Les Villes à pignons — 1910

Pauvres vieilles cités par les plaines perdues, Dites de quel grand plan de gloire, Vers la vie humble et dérisoire, Toutes, vous voilà descendues. Vous ne comprenez plus vos hauts beffrois en deuil, Ni ce que disent aux nuées Tant de pierres destituées De leur ancien et bel orgueil. Vos carrefours, vos grand’places et votre port, Tout est muet et léthargique ; Tout semble aller à pas logiques Vers l’horizon où luit la mort.
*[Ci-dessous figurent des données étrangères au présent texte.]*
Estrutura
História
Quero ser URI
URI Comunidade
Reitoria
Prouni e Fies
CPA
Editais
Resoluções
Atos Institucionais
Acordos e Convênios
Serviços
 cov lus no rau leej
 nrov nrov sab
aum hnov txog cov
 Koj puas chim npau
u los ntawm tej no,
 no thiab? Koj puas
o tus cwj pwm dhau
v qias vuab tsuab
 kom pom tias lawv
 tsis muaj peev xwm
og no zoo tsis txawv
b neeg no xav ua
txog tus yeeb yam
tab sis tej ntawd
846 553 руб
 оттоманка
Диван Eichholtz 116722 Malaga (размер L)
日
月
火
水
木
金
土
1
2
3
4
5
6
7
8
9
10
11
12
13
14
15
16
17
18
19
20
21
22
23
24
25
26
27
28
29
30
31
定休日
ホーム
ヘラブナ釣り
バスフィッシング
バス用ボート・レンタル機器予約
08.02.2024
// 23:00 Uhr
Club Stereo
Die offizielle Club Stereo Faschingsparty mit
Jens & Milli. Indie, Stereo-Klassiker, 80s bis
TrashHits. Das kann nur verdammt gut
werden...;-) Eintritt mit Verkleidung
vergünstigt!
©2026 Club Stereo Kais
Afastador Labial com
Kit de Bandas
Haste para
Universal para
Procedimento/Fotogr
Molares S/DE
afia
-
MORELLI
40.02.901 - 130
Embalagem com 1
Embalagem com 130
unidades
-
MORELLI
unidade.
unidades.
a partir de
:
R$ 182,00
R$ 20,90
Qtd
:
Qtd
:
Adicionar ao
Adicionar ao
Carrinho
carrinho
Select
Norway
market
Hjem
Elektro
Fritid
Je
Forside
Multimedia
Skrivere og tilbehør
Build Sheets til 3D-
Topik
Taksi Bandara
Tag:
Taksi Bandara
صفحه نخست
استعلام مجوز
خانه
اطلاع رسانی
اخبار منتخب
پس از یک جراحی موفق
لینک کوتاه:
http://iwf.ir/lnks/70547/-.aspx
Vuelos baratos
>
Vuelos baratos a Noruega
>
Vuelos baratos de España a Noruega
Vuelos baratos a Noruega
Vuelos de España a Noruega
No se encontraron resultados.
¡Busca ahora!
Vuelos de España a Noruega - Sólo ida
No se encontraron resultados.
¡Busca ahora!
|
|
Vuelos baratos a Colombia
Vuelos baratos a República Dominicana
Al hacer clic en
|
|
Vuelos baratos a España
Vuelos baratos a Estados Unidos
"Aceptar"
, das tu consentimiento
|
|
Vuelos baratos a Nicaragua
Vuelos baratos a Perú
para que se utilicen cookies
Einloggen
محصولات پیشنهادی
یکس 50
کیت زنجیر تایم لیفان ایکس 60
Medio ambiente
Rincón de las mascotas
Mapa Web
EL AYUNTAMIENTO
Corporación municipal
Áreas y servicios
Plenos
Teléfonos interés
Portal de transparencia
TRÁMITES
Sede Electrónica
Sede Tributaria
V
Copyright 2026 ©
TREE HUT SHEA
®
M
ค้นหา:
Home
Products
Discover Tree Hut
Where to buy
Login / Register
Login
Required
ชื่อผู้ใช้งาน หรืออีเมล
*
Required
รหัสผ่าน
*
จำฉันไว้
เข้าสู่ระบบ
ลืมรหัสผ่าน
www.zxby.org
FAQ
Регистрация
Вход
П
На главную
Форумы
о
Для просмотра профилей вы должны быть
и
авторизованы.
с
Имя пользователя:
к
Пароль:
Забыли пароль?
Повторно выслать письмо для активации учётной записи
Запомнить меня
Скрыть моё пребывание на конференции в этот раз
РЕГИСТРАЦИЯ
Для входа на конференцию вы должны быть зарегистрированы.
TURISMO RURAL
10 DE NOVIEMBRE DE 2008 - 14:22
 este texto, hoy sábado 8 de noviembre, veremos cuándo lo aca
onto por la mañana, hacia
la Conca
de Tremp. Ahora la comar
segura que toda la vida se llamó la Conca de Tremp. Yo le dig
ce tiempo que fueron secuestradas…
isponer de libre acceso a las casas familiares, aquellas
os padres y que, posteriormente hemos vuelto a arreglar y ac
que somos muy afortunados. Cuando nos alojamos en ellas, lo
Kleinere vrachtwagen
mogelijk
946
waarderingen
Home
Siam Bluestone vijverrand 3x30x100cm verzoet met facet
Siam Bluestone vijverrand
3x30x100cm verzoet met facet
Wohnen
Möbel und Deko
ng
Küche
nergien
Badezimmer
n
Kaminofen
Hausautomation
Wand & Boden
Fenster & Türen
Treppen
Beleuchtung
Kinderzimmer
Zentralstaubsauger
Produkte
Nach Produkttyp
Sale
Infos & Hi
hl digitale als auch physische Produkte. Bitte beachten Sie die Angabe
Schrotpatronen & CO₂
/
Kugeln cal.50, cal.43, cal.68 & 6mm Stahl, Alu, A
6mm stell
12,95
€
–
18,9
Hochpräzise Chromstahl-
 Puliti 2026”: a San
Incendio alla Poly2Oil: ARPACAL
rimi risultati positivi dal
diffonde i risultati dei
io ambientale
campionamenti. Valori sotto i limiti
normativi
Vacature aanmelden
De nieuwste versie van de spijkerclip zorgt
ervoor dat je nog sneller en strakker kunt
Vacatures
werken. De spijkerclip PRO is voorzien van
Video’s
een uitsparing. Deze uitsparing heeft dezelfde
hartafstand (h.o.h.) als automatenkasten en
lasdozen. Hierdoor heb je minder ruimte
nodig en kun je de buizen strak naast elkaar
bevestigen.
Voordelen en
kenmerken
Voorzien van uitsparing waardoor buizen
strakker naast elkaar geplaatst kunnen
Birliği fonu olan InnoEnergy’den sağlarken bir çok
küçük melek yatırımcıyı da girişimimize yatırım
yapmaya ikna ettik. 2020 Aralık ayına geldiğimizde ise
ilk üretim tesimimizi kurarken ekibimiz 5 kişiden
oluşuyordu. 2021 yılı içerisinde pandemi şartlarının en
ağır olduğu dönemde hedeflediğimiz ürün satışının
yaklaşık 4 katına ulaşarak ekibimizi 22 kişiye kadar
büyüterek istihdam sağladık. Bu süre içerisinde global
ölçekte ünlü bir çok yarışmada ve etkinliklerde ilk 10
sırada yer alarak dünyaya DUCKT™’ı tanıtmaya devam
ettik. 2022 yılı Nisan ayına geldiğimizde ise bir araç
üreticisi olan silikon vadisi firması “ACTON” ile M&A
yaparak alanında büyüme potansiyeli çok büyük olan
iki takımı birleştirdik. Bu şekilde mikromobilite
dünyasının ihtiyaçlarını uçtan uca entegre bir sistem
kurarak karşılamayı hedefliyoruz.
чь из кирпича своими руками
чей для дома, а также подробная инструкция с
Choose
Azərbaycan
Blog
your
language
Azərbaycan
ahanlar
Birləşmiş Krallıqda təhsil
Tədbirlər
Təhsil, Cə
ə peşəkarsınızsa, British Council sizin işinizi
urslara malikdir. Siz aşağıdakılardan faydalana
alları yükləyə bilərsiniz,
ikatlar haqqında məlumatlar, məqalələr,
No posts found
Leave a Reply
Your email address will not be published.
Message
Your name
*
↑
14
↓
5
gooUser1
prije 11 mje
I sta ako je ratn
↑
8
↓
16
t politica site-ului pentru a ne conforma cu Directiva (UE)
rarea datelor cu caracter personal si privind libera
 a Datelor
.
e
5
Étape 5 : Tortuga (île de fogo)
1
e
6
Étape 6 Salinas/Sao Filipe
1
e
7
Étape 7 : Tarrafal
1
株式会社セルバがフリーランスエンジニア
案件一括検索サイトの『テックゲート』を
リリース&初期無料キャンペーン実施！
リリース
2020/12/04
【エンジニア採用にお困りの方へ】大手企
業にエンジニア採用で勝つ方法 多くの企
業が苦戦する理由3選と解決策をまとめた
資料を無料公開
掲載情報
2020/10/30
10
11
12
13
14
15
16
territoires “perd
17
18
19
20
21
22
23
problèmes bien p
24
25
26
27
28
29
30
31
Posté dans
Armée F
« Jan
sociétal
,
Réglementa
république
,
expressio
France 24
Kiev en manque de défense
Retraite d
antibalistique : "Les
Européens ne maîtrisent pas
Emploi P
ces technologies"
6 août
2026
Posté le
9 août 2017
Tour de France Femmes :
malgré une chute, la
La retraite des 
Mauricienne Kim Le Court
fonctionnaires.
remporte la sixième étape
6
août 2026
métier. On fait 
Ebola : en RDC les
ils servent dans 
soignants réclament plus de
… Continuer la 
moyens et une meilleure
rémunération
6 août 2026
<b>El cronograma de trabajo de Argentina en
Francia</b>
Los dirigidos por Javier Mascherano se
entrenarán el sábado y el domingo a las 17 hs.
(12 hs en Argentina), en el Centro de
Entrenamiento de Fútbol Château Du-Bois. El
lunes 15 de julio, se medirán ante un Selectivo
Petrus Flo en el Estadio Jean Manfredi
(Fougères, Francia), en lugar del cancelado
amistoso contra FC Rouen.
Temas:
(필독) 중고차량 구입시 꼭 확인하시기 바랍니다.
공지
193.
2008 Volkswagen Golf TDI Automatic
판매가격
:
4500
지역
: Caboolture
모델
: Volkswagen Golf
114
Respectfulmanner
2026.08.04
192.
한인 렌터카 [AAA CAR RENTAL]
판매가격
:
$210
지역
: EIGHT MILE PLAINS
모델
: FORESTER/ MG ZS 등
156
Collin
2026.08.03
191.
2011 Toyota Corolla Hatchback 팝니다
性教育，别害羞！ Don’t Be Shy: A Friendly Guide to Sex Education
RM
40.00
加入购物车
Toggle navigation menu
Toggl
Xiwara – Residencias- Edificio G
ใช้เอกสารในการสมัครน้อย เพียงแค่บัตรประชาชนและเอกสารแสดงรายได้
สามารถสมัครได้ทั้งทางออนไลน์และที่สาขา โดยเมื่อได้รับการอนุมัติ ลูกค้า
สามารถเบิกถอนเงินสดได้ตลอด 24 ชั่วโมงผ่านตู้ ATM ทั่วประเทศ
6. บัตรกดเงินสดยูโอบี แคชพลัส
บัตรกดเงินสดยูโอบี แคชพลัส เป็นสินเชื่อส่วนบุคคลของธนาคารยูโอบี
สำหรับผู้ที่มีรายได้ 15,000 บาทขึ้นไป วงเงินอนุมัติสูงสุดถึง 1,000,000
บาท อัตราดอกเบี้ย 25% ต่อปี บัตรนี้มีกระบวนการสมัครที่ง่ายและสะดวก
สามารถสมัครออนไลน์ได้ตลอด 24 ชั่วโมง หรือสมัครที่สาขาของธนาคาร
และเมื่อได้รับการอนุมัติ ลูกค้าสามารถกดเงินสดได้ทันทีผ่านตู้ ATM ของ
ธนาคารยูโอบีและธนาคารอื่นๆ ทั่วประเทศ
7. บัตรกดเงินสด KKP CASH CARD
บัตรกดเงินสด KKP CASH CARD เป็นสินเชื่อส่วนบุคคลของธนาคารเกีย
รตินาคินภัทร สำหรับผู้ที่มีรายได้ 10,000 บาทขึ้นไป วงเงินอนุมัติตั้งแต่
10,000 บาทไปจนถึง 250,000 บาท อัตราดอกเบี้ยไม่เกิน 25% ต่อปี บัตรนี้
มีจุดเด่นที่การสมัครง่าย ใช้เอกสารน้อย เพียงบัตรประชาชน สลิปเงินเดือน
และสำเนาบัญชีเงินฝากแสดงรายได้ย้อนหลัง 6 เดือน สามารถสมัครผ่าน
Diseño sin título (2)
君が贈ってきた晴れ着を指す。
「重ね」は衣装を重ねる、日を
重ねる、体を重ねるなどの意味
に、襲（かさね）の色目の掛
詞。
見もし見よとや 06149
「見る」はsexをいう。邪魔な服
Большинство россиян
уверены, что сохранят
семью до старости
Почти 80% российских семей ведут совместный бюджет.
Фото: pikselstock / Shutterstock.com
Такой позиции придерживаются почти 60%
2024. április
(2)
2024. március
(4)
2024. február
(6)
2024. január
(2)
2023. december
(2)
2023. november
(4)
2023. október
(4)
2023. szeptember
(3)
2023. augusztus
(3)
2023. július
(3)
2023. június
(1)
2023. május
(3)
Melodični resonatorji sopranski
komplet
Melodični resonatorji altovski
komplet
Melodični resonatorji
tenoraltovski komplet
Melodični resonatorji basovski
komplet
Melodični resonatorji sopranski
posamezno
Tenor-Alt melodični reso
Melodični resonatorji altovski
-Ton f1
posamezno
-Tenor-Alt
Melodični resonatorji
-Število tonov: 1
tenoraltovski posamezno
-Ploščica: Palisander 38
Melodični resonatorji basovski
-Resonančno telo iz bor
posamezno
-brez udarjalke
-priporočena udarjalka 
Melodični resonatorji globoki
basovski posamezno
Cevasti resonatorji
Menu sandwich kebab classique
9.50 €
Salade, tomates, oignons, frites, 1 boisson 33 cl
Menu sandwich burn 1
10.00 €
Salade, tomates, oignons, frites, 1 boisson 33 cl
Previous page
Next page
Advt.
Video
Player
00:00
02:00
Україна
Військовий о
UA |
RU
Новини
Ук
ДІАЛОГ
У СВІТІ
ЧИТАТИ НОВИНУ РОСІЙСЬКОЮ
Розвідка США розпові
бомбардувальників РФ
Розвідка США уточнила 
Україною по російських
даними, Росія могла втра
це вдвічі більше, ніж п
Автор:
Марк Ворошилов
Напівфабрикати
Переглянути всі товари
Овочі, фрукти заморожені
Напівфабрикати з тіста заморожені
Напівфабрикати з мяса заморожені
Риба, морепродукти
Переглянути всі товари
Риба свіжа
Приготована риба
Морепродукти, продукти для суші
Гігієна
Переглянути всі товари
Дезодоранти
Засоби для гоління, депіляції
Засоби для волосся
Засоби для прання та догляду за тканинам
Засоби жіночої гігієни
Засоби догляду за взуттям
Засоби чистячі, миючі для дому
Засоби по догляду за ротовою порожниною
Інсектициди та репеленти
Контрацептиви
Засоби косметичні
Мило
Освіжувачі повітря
Seule, quand le marché aligne au jour levé, Sur le trottoir, ses éventaires, Un peu de vie hebdomadaire Se cabre aux joints de vos pavés. Ou bien, quand la kermesse et ses cortèges d’or Mènent leur ronde autour des rues, L’émoi des foules accourues Vous fait revivre une heure encor. Vos mœurs sont pareilles à vos petits jardins : Buissons corrects, calmes verdures, Mais une odeur de moisissure Séjourne en leurs recoins malsains. Vos gestes sont prudents, mesquins et routiniers, Vous ne penchez sur vos négoces Que des yeux mornes ou féroces, Qui ne comptent que par deniers. Vos cerveaux sans révolte et vos cœurs sans fierté, Se complaisent aux moindres choses, Et de pauvres apothéoses Font tressaillir vos vanités. Vous ne produisez plus ni communiers ni gueux, Et vivez à la dérobée Des miettes d’ombre et d’or tombées Du festin rouge des aïeux. Pourtant, si triste et long que soit votre déclin, Notre rêve ne veut pas croire Que plus jamais la belle gloire Ne bondira de vos tremplins. Vous vous armez encor de trop d’entêtement, Damme, Courtrai, Ypres, Termonde, Pour n’être plus au vent du monde Que des tombeaux d’orgueil flamand Et n’avoir plus aucun remords, aucun sursaut En ces heures de somnolence, Où le visage du silence Se mire seul dans vos canaux.